If you listen to Hume and Mallon this week you could be forgiven for believing that the conflict in Ireland was nothing more than a quarrel between neighbours, devoid of any external interference, which could be resolved through a process of negotiation and agreement.

The SDLP argue that such a process would lead to the creation of structures, in this case a Stormont-style assembly, which would operate on the basis of consensus, therefore preventing one neighbour from imposing its views on the other.

In simplistic terms, the SDLP views both neighbours as being in the wrong. Sean Farren takes the argument one step further by stating that this attempt at conflict resolution will operate on a power-sharing basis, which will lead to the beginning of new relationships based on mutual respect.

It is amazing that 25 years since their inception the SDLP continues to define the conflict in terms of community relations. ``How we are to share this island between us?'' is the familiar cliche. This disingenuous effort by the SDLP to absolve Britain of any blame for events on this island reinforces the concept used successfully by Foreign Office personnel of a religious war with the British Government as the honest broker trying to sort it out.

John Hume tells us ad nauseam to leave the past behind and build a new future together - which all right thinking people want to do. But we cannot leave the past behind when the ``honest broker'' continues to claim sovereignty over six counties of our island.

The British claim contained in the Government of Ireland act 1922 and regurgitated after the prorogue of Storment in the 1973 NI Constitutional Act, is at the heart of the conflict and is the root cause of the divisions between the people of the Six Counties and the divisions between the partitioned north and the rest of Ireland.

The result of partition and the British claim is manifested in the structural apartheid of the north and the refusal by the British Government over fifty years to address the sectarian racist ethos of those charged with its political administration.

The hopes of the nationalist people within the north to reach a just and workable accommodation with their unionist neighbours has not been subverted by Sinn Fein, as Sean Farren sanctimoniously proclaims, but by the British Government's refusal to rebuke its wayward child, whose antics in the big house, Stormont, became the envy of every tyrannical regime in the world.

The SDLP continually seeks to downplay the role of the third party in the bed chamber, but they would do well to remenber that no marriage of the peoples of this island will be consumated until the British remove themselves entirely.

Moving from the bedroom to the ante-chamber will not encourage the parties to even seek a new beginning. To state that Sinn Fein's opposition to a renewal of Stormont, whatever way it is structured, is a betrayal of nationalist hopes only reflects the sterilty of the SDLP political analysis.

Does Seamus Mallon seriously expect the nationalist people, notwithstanding a Bill of Rights, to accept that a power-sharing arrangement in a revamped Stormont, will change the mindset of the unionists who, with few exceptions, are still enmeshed in the same sectarian and racist politics.

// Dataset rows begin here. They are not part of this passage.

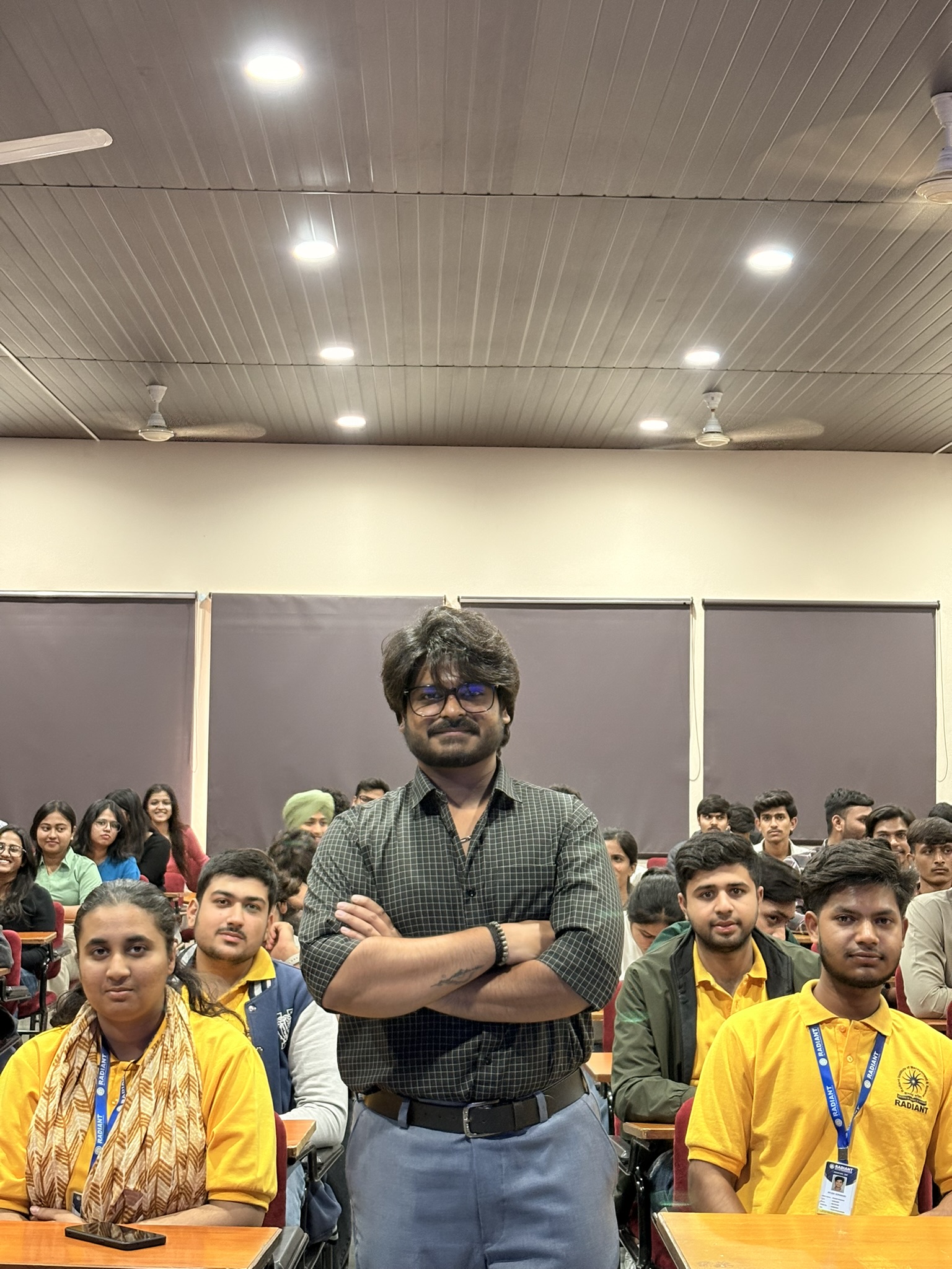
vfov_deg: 36.8
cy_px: 634
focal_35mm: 52
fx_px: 1907
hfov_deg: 28.0
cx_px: 476
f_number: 1.6
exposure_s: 1/33
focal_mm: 5.96
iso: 200
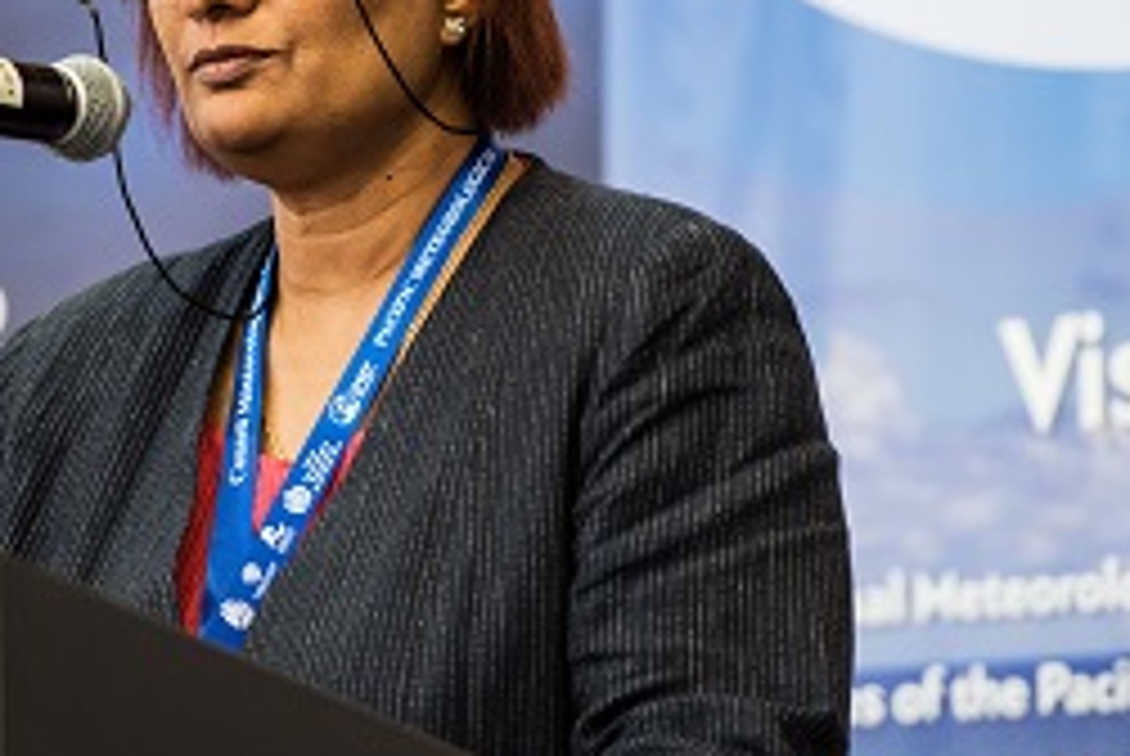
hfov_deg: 5.4
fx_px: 12004
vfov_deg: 3.6
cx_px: 495
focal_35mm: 382
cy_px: 315
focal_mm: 200
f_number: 3.5
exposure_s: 1/80
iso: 2000
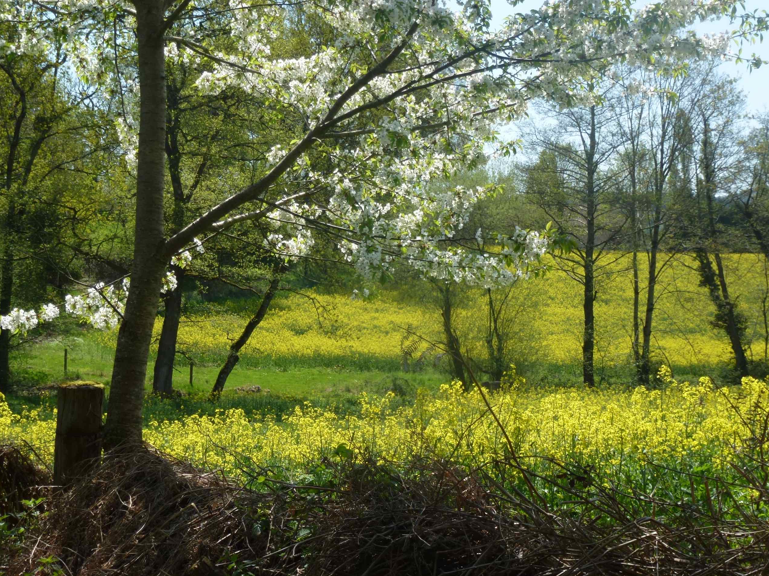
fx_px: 1710
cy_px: 287
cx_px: 383
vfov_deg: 19.1
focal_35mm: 77
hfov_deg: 25.3
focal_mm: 13.6
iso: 100
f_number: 4.7
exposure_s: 1/400
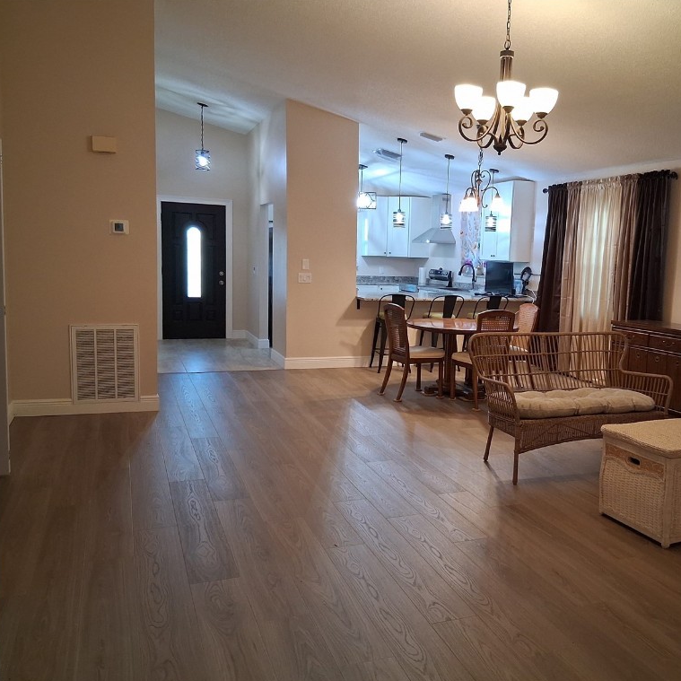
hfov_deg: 52.2
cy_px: 341
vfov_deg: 52.5
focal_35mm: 31
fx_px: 690
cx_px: 406
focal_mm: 3.98
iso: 400
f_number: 1.8
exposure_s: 1/50
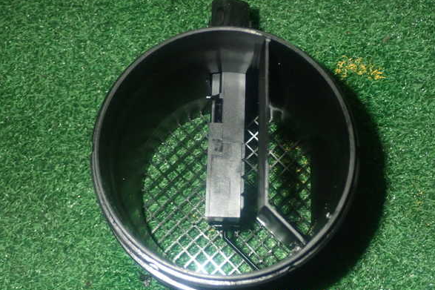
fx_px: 604
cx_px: 221
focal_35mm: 50
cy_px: 141
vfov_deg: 27.0
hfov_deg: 39.6
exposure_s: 1/50
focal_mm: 8.4
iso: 800
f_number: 9
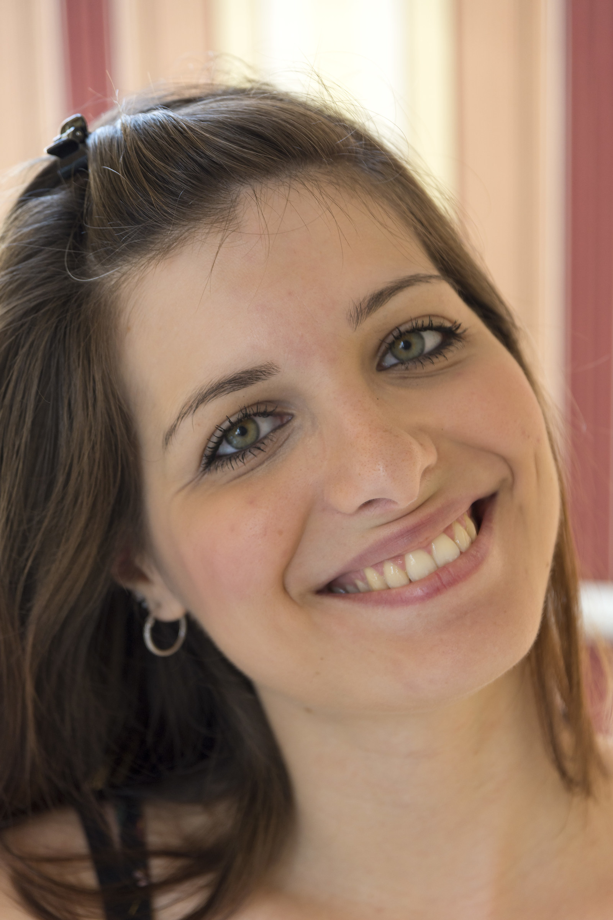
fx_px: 2682
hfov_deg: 13.0
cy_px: 460
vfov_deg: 19.5
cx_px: 306
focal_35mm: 105
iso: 100
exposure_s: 1/160
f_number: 4
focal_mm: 70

One has only to read their response to the announcement of an enquiry into Bloody Sunday to wonder how such a party would ever support or give allegiance to the notion of equality. It is clear that they have learned nothing from the past. They have not moved beyond the sense of their superiority and supremacy.

Why should they? Their long cherished ambition for a return of their ``Protestant parliament for a Protestant people'' will soon be realised with the bonus of the imprimatur of the SDLP and An Taoiseach, Bertie Ahern.

Partition, the root cause of all political violence in Ireland will remain. If the Dublin Government proceeds with the constitutional change to Articles 2 and 3, with the agreement of the SDLP, that will indeed be the ultimate betrayal of nationalist hopes for peace, for it will represent the moral and political abandonment of the northern nationallist community.

The SDLP, like their unionist counterparts, have also learned nothing from the past, for in accepting the heads of agreement documents, even as a basis for negotiation, they have accepted that the nationalist people of the north, whose democratic and national right to be part of the majority on this island, are once again to be sacrificed on the altar of British unionism.

Sean Farren accuses Sinn Fein of raking over past injustices. He fails to acknowledge that such injustices have not gone away. Perhaps he was on vacation when those with whom he wishes to share power were dancing, sash-clad, down the Garvaghy Road. Or perhaps he was so engrossed in helping Trimble try on the old hat with new feathers that he failed to notice that the British Government are already chickening out.

The heads of agreement document proposes an internal settlement, couched in ambiguous language to make it politically acceptable to the SDLP. They have already chickened out on the New Ireland Forum, The Anglo Irish Agreement, The Downing Street Declaration and the Framework Document. Remember the .Rent and Rates Strike!